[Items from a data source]
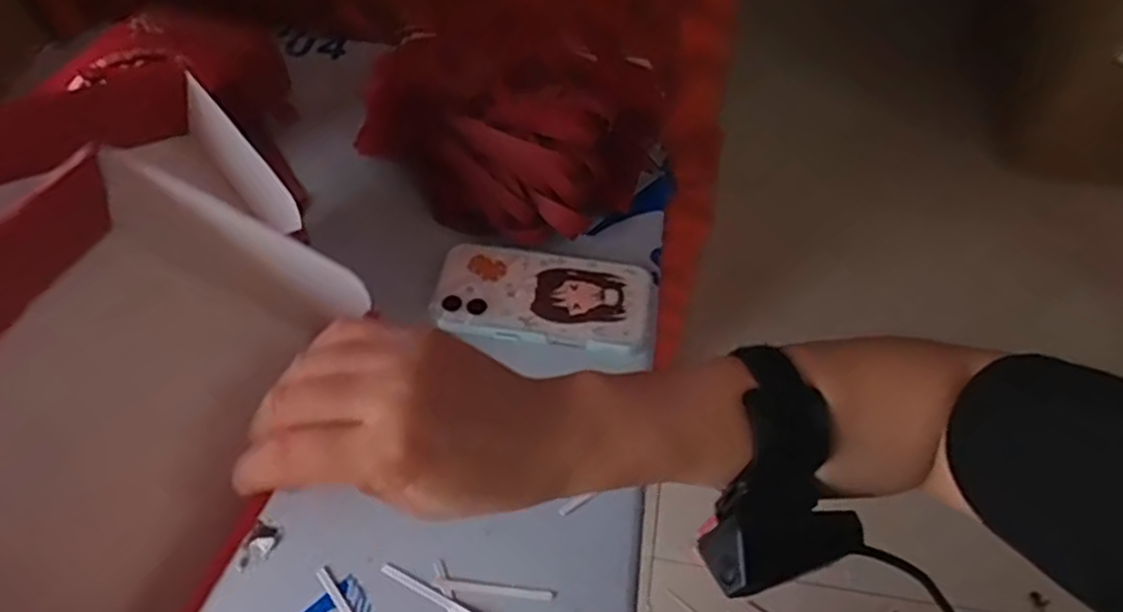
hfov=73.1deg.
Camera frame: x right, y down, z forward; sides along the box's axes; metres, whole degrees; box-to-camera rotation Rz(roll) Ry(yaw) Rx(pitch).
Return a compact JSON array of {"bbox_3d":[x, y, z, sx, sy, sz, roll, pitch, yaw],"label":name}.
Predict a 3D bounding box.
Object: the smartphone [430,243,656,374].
[{"bbox_3d":[-0.012,-0.003,0.538,0.154,0.014,0.079,8,55,4],"label":"smartphone"}]

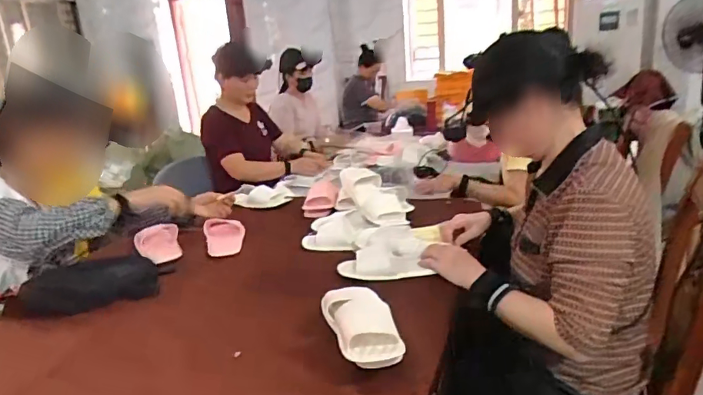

## ACTIVITY
Your copy should run from the line that has "Predict a 3D bounding box." through the last line above, exactly, with both ends in and pictures out.

## RESPONSE FOR THIS EXERCISE
Predict a 3D bounding box.
Object: the smartphone [430,243,656,374].
[{"bbox_3d":[-0.012,-0.003,0.538,0.154,0.014,0.079,8,55,4],"label":"smartphone"}]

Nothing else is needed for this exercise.